Thursday, July 22, 2010

THINGS FALL APART by Chinua Achebe

What word first comes to mind when someone says Nigeria? If you have an e-mail account, the word may be scam (someone urgently needs your help to get money out of a bank account and promises great rewards if only you give them lots of personal information...). If you are Anglican, the word may be Akinola, the name of the primate archbishop who for several years has been in a doctrinal and power struggle with Archbishop of Canterbury Rowan Williams.

But if you are like most Americans, you may not know that Nigeria has the highest population of Africa's 60 countries and territories, that it exports more oil than Iran,  or that 40% of the population is Christian (see the CIA World Factbook for more data about Nigeria).

Maybe you'd like to learn more about this important African country, but history books make your eyes glaze over. Try a novel written by a Nigerian: Chimamanda Ngozi Adichie for recent or contemporary Nigeria; Chinua Achebe for the clash between traditional African society and the British colonizers of the late 19th and early 20th centuries.

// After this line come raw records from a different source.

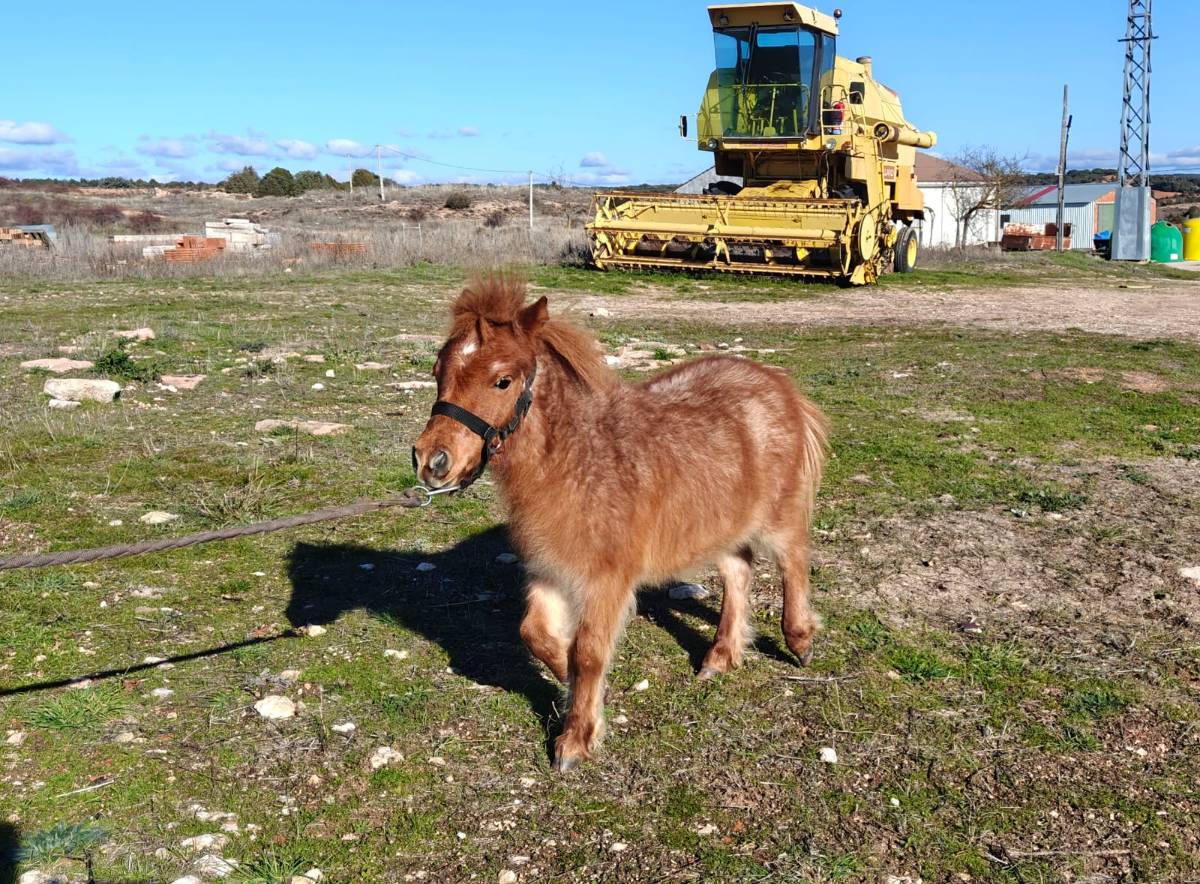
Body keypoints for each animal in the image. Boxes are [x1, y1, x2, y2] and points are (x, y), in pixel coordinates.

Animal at [412, 276, 828, 772]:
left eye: (502, 380)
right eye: (438, 370)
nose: (432, 462)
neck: (581, 462)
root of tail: (776, 383)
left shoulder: (606, 580)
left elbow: (589, 651)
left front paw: (576, 739)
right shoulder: (550, 570)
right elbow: (537, 635)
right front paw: (569, 682)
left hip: (778, 516)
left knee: (793, 561)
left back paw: (799, 641)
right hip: (722, 524)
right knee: (738, 572)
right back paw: (721, 656)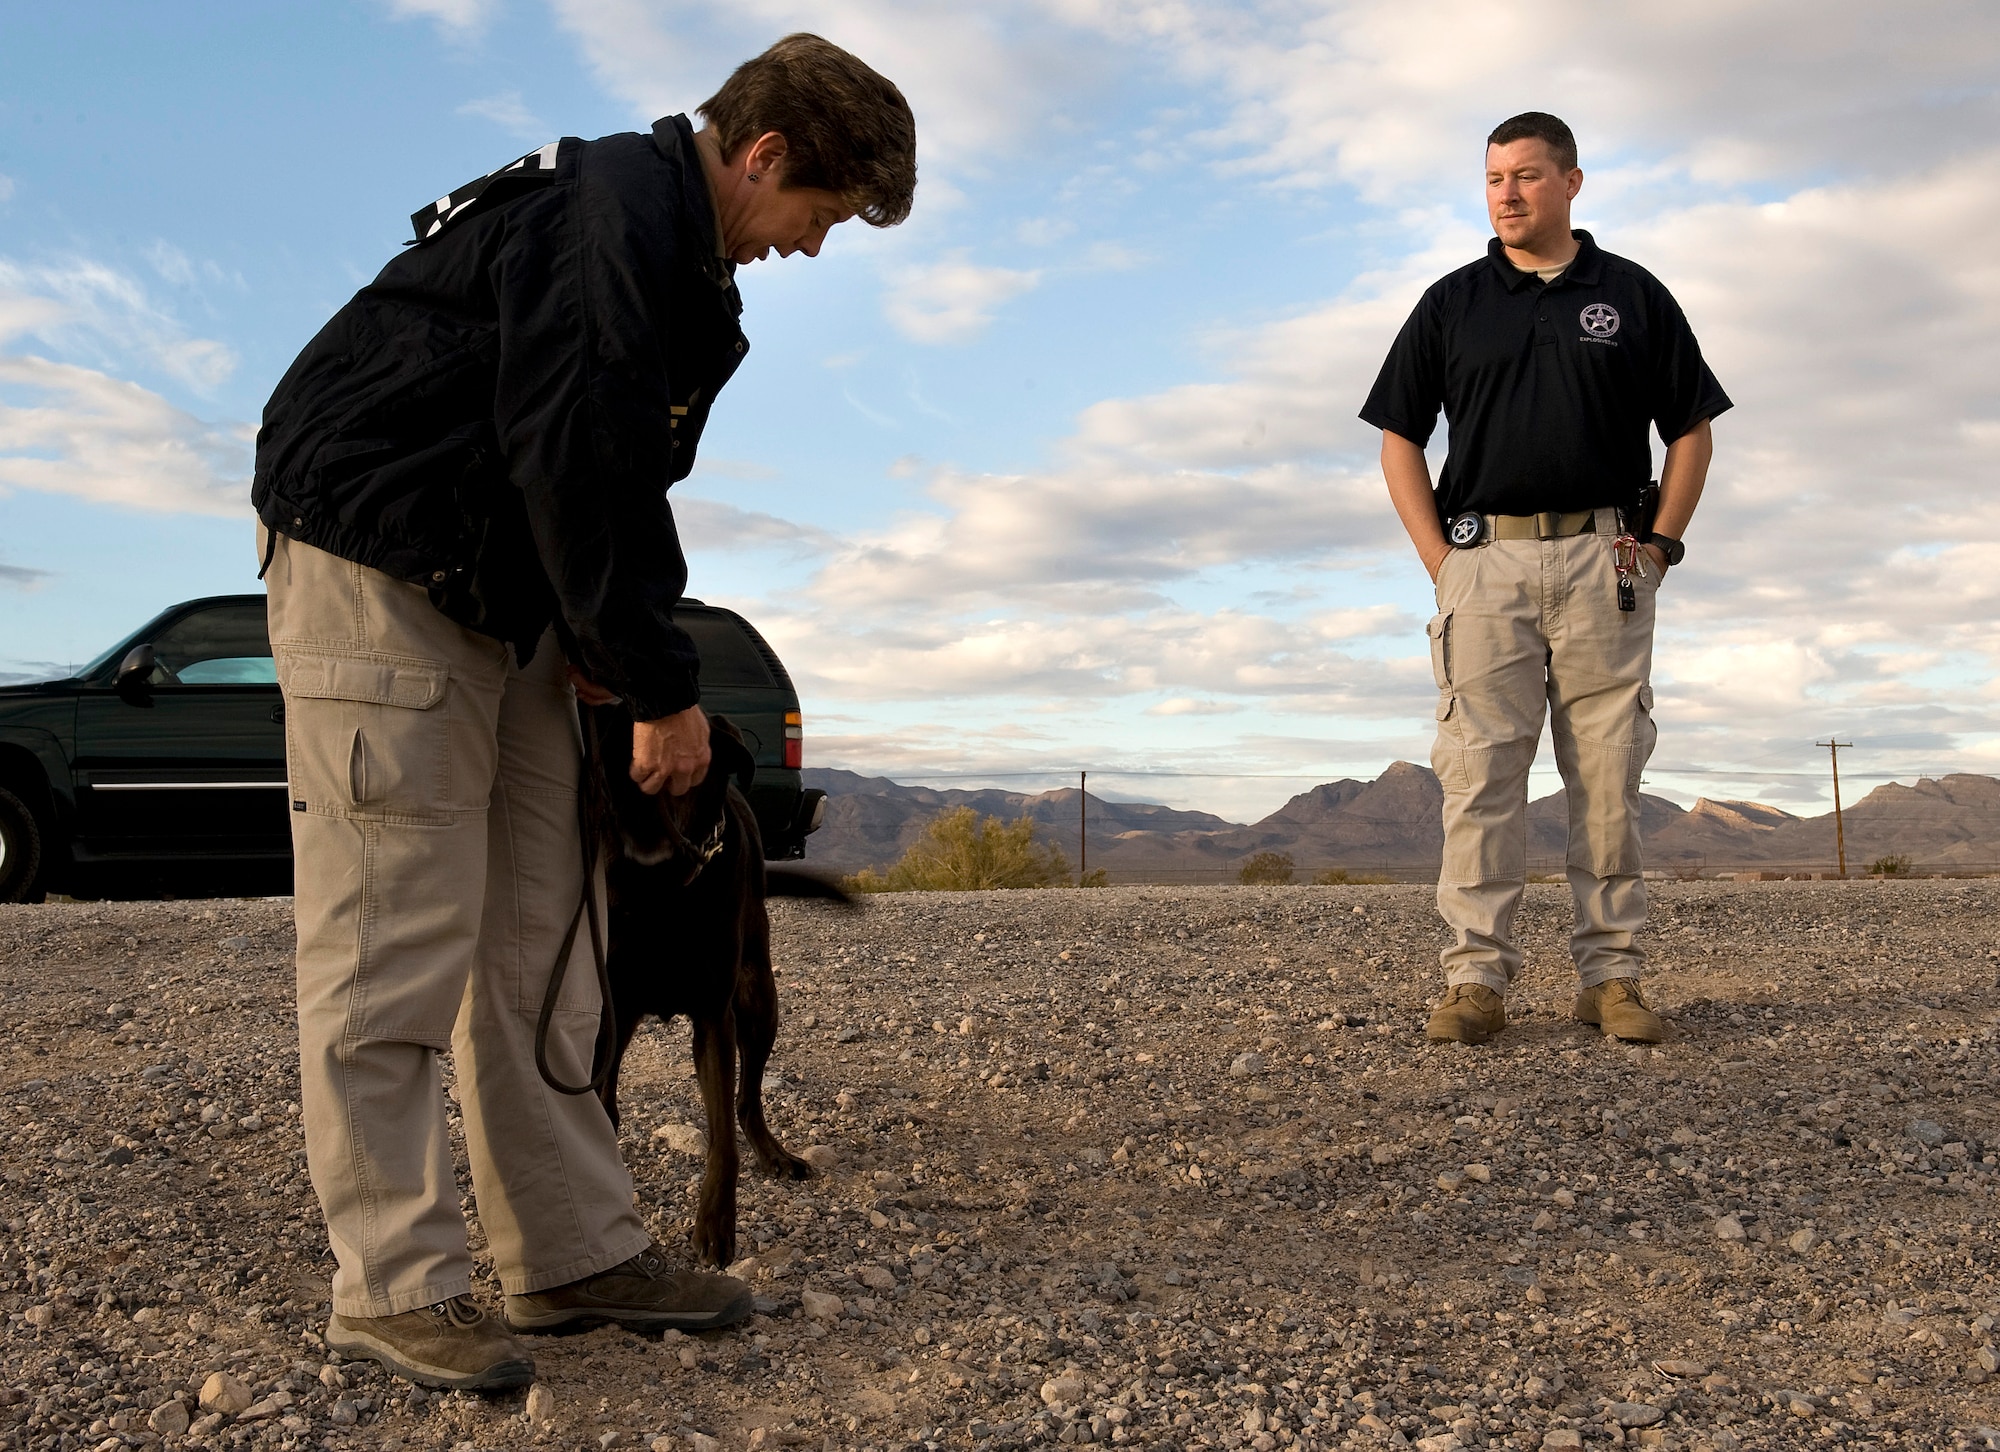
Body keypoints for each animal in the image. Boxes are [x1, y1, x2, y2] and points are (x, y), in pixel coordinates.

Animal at [584, 712, 852, 1272]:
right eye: (616, 780)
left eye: (679, 777)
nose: (647, 853)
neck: (663, 897)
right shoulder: (608, 1009)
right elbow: (598, 1103)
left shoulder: (714, 1019)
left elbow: (723, 1135)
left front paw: (716, 1224)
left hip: (759, 1000)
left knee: (747, 1101)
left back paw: (774, 1154)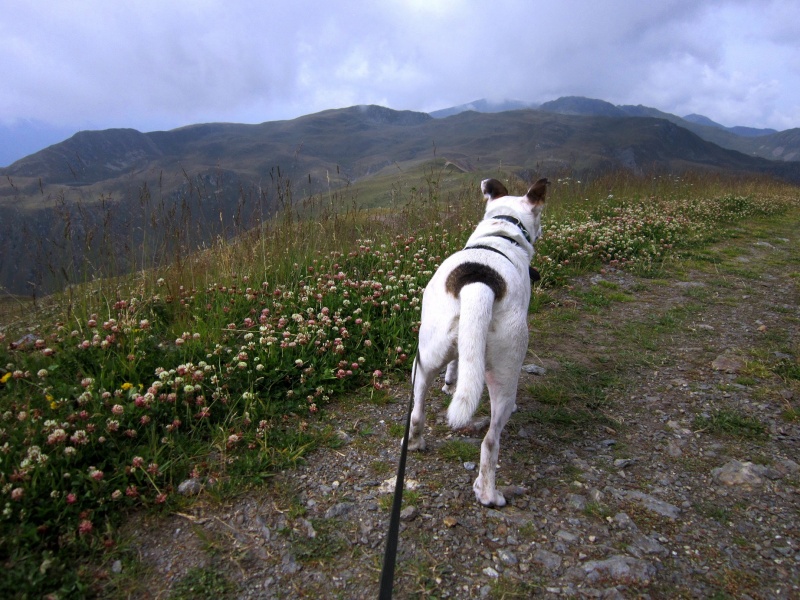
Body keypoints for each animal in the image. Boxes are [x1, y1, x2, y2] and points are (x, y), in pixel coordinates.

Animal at [410, 177, 548, 506]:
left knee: (417, 410)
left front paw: (450, 384)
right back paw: (490, 494)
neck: (501, 231)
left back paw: (416, 442)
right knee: (490, 441)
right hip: (507, 369)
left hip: (425, 355)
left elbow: (458, 363)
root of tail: (478, 284)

Published in the late 1950s and still in print, Things Fall Apart is probably the best-known classic of African literature in English. Alix Wilber, calling it a "relentlessly unsentimental rendering of Nigerian tribal life before and after the coming of colonialism," summarizes it well in an Amazon review:
Achebe sketches a world in which violence, war, and suffering exist, but are balanced by a strong sense of tradition, ritual, and social coherence. His Ibo protagonist, Okonkwo, is a self-made man. The son of a charming ne'er-do-well, he has worked all his life to overcome his father's weakness and has arrived, finally, at great prosperity and even greater reputation among his fellows in the village of Umuofia. Okonkwo is a champion wrestler, a prosperous farmer, husband to three wives and father to several children. He is also a man who exhibits flaws well-known in Greek tragedy.... 
And the story is certainly tragic. Time after time, Okonkwo's fear of weakness drives him to actions that hurt others, and yet he is basically a good man, hard-working and respected. Eventually, however, he comes in contact with British missionaries and colonial administrators, and his strength fails him. Nothing he does can hold his people together. The white man, says his friend Obierika, "has put a knife on the things that held us together and we have fallen apart."

As I listened to the first part of the book (masterfully read by  Peter Francis James), I found myself thinking about the popular view that all religions lead to the same place. The Ibo gods, though, did not seem to take very good care of women and children. Men were allowed - and sometimes even required - to beat or murder their wives and children. Maybe missionaries weren't such a bad idea, I thought. Or maybe the Ibo people just needed a good dose of the European Enlightenment.

And then the white missionaries came. One was a fool, one was likable, one was an intolerant bigot. The result was the same: the missionaries' strange teachings united with the colonial rulers' will to dominate, and Ibo society was doomed. Women and children ostensibly gained more protections, but their men were humiliated. Families broke apart. Democratic traditions were abandoned. European religion and government, aiming to help them (and, of course, to profit from them as well), ended up destroying an ancient civilization.

"Things fall apart; the centre cannot hold," wrote William Butler Yeats in "The Second Coming." "Mere anarchy is loosed upon the world, / The blood-dimmed tide is loosed, and everywhere / The ceremony of innocence is drowned."

Achebe's Things Fall Apart describes a triple tragedy. Okonkwo - noble but flawed - is a tragic hero. His village - indeed, the entire Ibo kingdom - is also a tragic hero. Its strength and goodness and beauty are real but imperfect, and in the end it cannot stand against the foreign invaders. And even some of those invaders are tragic heroes. The missionary Mr. Brown, for example, who respected the Ibo customs and was liked by the Ibo people, went home to England a broken man.

In 1901, Nigeria (so named by the wife of a British colonial administrator) became a British protectorate. In 1914, it became a colony of Great Britain. In 1960, just a year after Things Fall Apart was published, it gained independence and became the Federal Republic of Nigeria. Its official language is English.

2 comments:

Lucy Mills said...

I've wanted to read this book for a while...thanks for reminding me that I wanted to! I love novels immersed in history, as they provide a springboard into learning more. I loved 'Half of a yellow sun' by Chimamanda Ngozi Adichie; I had known so little about Nigeria previously.

Neha Shayar said...

This particular book and its title establish a greater meaning as we read the book. The change, the struggle to preserve a traditional society and the reaction which Okonkwo receives to his premeditated yet spontaneous action. It's beautifully narrated and it tells how important it is for Okonkwo to maintain a status and position in the village, to hide his weaknesses and to protect what he feels consecrated since generations. It also tells us about the gender inequalities prevailing especially on Okonkwo's family. His authority over his wives and children, his anger on the new religion of Christianity and the people following it and his concealed love and concern for his children.
It's definitely a must read as it different from the culture we live in but similar also in some terms.